Today, the Player Foundation continues to raise money to help lift children out of poverty. Largely using golf as the mechanism, he says the foundation has raised $64m, partnering with the likes of Germany’s Berenberg Bank. ‘In China we built houses for the Aids children,’ he says. ‘In South Africa we built two schools. We want to do something for homeless people. These same people who were sleeping in the streets are becoming doctors and lawyers. Isn’t that great?’

There’s a sort of sad sparkle in his eyes as he says this, real emotion bursting through his clipped tones. He seems unhappy that the world isn’t working better, but overjoyed that he’s been able to play a part in doing something about it. ‘I don’t like to tell people about my problems, because we all have them,’ he says. ‘But I had terrible years. It’s about gratitude and respect and love of people.
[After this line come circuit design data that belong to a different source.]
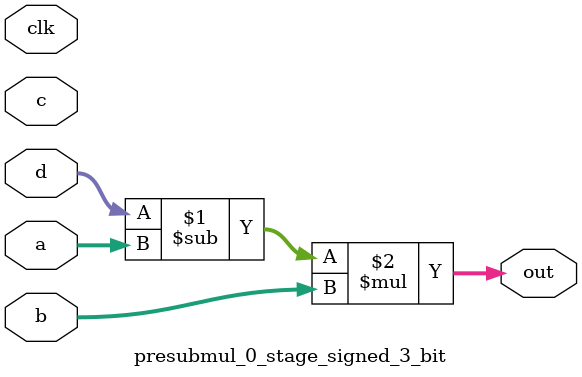
<source format=sv>
(* use_dsp = "yes" *) module presubmul_0_stage_signed_3_bit(
	input signed [2:0] a,
	input signed [2:0] b,
	input signed [2:0] c,
	input signed [2:0] d,
	output [2:0] out,
	input clk);

	assign out = (d - a) * b;
endmodule

</source>
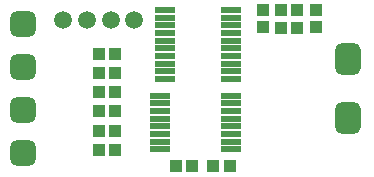
<source format=gbs>
G04*
G04 #@! TF.GenerationSoftware,Altium Limited,Altium Designer,19.0.15 (446)*
G04*
G04 Layer_Color=16711935*
%FSTAX24Y24*%
%MOIN*%
G70*
G01*
G75*
%ADD26R,0.0434X0.0395*%
%ADD31R,0.0395X0.0434*%
%ADD35C,0.0592*%
G04:AMPARAMS|DCode=36|XSize=86.7mil|YSize=86.7mil|CornerRadius=23.7mil|HoleSize=0mil|Usage=FLASHONLY|Rotation=0.000|XOffset=0mil|YOffset=0mil|HoleType=Round|Shape=RoundedRectangle|*
%AMROUNDEDRECTD36*
21,1,0.0867,0.0394,0,0,0.0*
21,1,0.0394,0.0867,0,0,0.0*
1,1,0.0474,0.0197,-0.0197*
1,1,0.0474,-0.0197,-0.0197*
1,1,0.0474,-0.0197,0.0197*
1,1,0.0474,0.0197,0.0197*
%
%ADD36ROUNDEDRECTD36*%
G04:AMPARAMS|DCode=37|XSize=86.7mil|YSize=106.4mil|CornerRadius=23.7mil|HoleSize=0mil|Usage=FLASHONLY|Rotation=0.000|XOffset=0mil|YOffset=0mil|HoleType=Round|Shape=RoundedRectangle|*
%AMROUNDEDRECTD37*
21,1,0.0867,0.0591,0,0,0.0*
21,1,0.0394,0.1064,0,0,0.0*
1,1,0.0474,0.0197,-0.0295*
1,1,0.0474,-0.0197,-0.0295*
1,1,0.0474,-0.0197,0.0295*
1,1,0.0474,0.0197,0.0295*
%
%ADD37ROUNDEDRECTD37*%
%ADD50R,0.0690X0.0198*%
D26*
X073547Y047034D02*
D03*
Y046483D02*
D03*
X071775Y047034D02*
D03*
Y046483D02*
D03*
D31*
X066303Y045578D02*
D03*
X066854D02*
D03*
X072366Y046444D02*
D03*
X072917D02*
D03*
X072366Y047034D02*
D03*
X072917D02*
D03*
X066303Y04494D02*
D03*
X066854D02*
D03*
X066303Y044302D02*
D03*
X066854D02*
D03*
X066303Y043664D02*
D03*
X066854D02*
D03*
X066303Y043027D02*
D03*
X066854D02*
D03*
X069413Y041838D02*
D03*
X068862D02*
D03*
X066303Y042389D02*
D03*
X066854D02*
D03*
X070673Y041838D02*
D03*
X070122D02*
D03*
D35*
X067484Y04672D02*
D03*
X066697D02*
D03*
X065909D02*
D03*
X065122D02*
D03*
D36*
X063783Y045153D02*
D03*
Y046594D02*
D03*
Y043712D02*
D03*
Y042271D02*
D03*
D37*
X074604Y043452D02*
D03*
Y045412D02*
D03*
D50*
X070712Y047044D02*
D03*
Y046788D02*
D03*
Y046533D02*
D03*
Y046277D02*
D03*
Y046021D02*
D03*
Y045765D02*
D03*
Y045509D02*
D03*
Y045253D02*
D03*
Y044997D02*
D03*
Y044741D02*
D03*
X068508D02*
D03*
Y044997D02*
D03*
Y045253D02*
D03*
Y045509D02*
D03*
Y045765D02*
D03*
Y046021D02*
D03*
Y046277D02*
D03*
Y046533D02*
D03*
Y046788D02*
D03*
Y047044D02*
D03*
X070712Y042399D02*
D03*
Y042654D02*
D03*
Y04291D02*
D03*
Y043166D02*
D03*
Y043422D02*
D03*
Y043678D02*
D03*
Y043934D02*
D03*
Y04419D02*
D03*
X06835D02*
D03*
Y043934D02*
D03*
Y043678D02*
D03*
Y043422D02*
D03*
Y043166D02*
D03*
Y04291D02*
D03*
Y042654D02*
D03*
Y042399D02*
D03*
M02*

</source>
He is a man of faith, which he says has driven his philanthropy, and also helps him ‘to rectify my faults’ and ‘to say sorry’. He goes back to Mandela, another man of faith. ‘We all make mistakes and we must all learn to forgive,’ he says. ‘Nelson Mandela went to jail for 27 years for doing the right thing, and yet he came out and forgave them. Can you imagine? I said: “You must hate the white man!” And he said: “I don’t hate anyone. If I’m like an apple that’s green on the outside and rotten on the inside, I can’t get people to work together, I can’t unite the country.” He was a phenomenal man.’

Our chat has come to an end and Player has to go… to the gym. What else would a man on the cusp of his 84th birthday be doing at 5pm?